■ What you are asked to do:
Reproduce the lines from the one containing "Il y a le fleuve" through the one containing "nombreux plats et vins différents.", character for character and with nothing else added.

■ Exercise input:
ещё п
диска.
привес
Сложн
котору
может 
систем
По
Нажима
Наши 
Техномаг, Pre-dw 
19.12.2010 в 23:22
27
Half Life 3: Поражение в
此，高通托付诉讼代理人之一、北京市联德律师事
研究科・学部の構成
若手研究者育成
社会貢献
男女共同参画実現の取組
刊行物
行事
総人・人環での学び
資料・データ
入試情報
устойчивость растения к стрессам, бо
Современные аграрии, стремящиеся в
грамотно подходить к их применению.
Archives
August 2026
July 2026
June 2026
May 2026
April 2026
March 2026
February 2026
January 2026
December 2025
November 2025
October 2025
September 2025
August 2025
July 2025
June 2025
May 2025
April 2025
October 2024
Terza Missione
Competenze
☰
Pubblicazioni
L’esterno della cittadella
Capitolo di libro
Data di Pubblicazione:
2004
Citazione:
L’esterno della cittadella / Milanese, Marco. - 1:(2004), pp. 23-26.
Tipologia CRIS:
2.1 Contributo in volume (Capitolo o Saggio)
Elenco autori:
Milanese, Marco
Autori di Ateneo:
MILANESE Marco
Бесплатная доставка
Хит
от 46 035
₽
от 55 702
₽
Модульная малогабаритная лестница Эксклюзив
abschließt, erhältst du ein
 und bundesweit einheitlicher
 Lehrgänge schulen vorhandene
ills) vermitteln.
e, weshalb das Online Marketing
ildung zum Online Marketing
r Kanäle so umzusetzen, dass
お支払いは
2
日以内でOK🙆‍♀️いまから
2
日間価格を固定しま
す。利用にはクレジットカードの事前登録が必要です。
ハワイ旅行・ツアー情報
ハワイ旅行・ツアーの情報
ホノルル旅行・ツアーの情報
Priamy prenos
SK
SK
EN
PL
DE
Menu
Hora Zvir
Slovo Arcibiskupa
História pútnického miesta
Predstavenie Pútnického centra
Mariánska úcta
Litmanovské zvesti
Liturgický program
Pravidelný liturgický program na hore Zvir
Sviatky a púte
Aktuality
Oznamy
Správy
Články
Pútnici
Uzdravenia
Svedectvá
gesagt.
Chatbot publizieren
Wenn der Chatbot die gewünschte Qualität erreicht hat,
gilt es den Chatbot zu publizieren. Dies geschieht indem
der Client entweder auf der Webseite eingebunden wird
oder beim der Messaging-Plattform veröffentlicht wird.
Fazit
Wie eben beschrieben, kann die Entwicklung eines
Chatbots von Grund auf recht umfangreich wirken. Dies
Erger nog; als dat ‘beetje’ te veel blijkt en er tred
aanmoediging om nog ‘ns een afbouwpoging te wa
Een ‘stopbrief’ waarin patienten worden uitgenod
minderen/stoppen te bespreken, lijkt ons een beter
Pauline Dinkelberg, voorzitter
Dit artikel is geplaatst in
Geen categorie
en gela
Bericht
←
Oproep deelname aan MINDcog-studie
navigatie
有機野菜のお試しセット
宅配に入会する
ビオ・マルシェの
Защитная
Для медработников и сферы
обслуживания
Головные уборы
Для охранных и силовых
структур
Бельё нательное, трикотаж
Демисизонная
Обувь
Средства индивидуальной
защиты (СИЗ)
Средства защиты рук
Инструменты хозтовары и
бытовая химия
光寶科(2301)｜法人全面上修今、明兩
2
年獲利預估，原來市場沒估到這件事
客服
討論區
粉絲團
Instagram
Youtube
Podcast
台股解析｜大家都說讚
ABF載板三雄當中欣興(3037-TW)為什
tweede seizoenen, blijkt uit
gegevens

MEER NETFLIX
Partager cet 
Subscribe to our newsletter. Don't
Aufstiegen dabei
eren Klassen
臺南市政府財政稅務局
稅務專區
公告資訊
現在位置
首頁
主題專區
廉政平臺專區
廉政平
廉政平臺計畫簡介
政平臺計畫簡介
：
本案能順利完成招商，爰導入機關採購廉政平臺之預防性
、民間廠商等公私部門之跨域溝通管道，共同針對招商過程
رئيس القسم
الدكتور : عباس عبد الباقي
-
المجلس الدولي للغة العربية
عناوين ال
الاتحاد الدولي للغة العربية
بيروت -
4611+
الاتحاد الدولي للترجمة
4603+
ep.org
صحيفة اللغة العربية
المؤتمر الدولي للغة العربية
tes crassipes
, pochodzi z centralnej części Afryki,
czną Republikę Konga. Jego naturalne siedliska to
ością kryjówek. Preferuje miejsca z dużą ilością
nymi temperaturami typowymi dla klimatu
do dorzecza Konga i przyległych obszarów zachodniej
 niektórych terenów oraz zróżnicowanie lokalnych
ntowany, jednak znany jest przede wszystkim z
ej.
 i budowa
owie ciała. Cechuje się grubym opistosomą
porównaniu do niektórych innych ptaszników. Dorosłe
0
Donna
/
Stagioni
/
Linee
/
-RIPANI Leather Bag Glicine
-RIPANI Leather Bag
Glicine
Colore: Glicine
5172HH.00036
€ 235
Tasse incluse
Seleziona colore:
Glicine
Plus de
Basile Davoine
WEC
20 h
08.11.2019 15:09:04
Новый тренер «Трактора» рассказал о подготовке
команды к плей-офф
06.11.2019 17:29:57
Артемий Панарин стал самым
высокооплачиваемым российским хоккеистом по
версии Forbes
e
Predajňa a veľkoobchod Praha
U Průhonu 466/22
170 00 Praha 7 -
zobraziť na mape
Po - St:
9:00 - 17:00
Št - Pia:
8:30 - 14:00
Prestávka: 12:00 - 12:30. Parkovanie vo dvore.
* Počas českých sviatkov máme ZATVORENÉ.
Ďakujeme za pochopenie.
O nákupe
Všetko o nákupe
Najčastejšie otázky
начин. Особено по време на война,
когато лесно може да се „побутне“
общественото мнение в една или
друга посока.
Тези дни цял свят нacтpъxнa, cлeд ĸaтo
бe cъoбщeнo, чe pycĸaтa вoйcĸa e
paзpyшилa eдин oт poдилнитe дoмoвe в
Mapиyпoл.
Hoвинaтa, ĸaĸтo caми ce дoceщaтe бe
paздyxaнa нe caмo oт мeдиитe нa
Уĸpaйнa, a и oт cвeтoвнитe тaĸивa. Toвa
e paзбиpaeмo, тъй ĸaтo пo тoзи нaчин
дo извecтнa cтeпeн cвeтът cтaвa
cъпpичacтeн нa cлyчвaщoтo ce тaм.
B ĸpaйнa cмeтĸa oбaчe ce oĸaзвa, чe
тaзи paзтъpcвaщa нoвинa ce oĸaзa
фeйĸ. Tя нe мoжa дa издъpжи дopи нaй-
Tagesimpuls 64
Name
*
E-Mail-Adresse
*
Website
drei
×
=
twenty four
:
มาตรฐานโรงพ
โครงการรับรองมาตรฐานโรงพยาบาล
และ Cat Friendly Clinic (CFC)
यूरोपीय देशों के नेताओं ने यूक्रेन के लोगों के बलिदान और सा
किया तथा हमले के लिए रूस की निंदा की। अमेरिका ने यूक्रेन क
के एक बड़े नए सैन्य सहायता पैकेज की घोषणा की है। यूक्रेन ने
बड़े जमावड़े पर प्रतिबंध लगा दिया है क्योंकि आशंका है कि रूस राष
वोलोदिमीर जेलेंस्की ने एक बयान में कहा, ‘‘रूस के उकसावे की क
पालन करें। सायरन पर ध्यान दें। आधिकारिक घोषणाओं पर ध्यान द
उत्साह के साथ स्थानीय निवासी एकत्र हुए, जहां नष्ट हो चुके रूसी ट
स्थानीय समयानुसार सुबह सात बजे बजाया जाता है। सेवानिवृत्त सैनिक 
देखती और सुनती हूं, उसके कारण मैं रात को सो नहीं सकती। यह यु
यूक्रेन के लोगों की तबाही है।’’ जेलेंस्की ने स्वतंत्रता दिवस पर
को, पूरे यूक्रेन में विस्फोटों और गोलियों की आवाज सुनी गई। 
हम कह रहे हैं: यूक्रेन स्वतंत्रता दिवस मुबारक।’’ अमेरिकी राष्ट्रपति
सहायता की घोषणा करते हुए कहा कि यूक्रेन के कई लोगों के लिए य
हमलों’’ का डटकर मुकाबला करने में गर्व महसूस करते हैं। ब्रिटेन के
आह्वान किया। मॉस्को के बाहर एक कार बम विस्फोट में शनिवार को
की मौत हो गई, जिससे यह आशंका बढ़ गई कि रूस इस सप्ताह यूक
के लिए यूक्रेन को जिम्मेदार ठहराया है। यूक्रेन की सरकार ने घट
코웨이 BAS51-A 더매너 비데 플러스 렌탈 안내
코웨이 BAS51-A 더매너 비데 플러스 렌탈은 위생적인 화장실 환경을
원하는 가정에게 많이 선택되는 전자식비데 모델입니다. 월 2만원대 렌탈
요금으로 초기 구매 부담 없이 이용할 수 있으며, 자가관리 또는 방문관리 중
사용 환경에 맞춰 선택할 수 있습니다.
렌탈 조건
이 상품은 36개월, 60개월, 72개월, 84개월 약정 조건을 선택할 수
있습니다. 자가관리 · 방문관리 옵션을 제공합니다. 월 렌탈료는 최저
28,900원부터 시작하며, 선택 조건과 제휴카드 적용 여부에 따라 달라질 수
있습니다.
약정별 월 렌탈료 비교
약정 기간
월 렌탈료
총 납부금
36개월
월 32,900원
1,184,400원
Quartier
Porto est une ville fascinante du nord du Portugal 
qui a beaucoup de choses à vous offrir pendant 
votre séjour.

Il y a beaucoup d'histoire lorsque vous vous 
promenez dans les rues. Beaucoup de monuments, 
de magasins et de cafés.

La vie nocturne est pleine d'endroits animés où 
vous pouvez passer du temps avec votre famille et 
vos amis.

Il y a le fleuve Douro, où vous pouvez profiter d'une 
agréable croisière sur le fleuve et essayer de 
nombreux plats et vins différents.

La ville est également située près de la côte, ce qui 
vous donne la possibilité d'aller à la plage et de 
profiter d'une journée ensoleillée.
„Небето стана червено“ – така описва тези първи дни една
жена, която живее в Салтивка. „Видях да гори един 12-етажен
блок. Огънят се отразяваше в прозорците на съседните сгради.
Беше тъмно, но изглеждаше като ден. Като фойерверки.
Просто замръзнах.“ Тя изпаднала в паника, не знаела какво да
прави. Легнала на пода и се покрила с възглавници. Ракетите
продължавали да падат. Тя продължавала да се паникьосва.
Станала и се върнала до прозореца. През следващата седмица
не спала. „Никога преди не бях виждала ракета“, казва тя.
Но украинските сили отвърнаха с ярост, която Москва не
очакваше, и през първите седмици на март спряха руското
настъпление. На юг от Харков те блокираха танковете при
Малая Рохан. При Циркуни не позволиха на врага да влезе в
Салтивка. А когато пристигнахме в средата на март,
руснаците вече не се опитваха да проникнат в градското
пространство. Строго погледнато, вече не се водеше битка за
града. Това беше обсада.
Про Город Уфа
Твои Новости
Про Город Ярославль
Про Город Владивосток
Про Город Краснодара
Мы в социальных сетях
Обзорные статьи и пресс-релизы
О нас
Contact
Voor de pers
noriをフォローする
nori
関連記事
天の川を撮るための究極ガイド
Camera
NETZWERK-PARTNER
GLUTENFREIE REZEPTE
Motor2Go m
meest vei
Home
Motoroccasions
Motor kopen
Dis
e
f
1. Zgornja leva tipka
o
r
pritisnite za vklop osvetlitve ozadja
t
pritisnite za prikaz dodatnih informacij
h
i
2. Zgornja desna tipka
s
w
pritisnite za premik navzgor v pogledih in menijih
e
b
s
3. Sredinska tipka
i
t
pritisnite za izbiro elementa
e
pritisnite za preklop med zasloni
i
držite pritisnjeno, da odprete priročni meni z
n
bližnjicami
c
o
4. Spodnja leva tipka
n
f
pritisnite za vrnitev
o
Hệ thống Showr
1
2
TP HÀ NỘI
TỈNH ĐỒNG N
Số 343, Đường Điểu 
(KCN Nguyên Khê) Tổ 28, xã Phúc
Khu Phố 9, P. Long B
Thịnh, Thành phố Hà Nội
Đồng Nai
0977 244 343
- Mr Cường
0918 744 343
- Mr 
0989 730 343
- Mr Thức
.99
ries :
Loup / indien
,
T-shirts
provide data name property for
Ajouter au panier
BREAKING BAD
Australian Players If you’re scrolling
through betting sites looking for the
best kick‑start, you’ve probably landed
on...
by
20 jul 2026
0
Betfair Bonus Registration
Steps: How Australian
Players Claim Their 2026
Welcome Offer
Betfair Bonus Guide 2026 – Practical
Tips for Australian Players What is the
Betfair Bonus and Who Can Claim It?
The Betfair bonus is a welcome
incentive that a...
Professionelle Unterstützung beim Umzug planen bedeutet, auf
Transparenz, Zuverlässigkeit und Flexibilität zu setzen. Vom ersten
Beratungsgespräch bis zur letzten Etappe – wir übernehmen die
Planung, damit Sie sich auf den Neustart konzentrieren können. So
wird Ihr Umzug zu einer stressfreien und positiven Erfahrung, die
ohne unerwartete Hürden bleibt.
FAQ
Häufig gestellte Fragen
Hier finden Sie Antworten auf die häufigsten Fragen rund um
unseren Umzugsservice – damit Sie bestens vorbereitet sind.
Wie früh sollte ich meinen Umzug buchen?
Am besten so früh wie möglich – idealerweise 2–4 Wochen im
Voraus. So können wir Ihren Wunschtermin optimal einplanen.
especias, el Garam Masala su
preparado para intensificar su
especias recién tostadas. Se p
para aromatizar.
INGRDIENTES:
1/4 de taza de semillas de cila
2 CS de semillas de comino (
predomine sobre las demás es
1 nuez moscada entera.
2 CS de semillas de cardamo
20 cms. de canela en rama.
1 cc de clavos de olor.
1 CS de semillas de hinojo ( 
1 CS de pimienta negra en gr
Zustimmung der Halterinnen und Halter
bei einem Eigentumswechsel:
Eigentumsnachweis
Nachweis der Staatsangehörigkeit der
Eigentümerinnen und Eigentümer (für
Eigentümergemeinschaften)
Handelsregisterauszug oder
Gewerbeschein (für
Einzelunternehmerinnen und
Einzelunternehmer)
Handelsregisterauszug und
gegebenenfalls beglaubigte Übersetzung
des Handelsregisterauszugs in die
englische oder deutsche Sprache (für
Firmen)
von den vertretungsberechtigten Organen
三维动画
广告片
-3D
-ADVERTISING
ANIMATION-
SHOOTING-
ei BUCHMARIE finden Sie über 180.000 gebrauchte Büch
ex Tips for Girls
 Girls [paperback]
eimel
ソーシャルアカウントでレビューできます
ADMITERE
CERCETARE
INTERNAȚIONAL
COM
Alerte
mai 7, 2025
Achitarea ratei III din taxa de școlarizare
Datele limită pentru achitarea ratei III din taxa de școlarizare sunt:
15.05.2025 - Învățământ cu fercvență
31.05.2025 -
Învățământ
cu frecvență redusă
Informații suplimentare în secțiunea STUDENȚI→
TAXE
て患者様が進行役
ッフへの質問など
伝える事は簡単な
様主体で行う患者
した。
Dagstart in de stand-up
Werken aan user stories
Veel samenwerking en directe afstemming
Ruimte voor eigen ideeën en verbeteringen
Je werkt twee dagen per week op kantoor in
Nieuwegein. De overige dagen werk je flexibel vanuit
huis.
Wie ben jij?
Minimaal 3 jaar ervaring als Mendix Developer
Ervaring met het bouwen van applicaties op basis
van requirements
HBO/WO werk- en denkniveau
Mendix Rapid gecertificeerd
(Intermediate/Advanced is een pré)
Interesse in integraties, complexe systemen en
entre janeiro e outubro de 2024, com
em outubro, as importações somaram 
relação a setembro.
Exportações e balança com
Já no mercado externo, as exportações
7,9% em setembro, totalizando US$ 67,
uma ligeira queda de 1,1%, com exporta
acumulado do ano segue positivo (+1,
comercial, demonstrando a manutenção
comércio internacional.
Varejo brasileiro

■ Expected answer:
Il y a le fleuve Douro, où vous pouvez profiter d'une 
agréable croisière sur le fleuve et essayer de 
nombreux plats et vins différents.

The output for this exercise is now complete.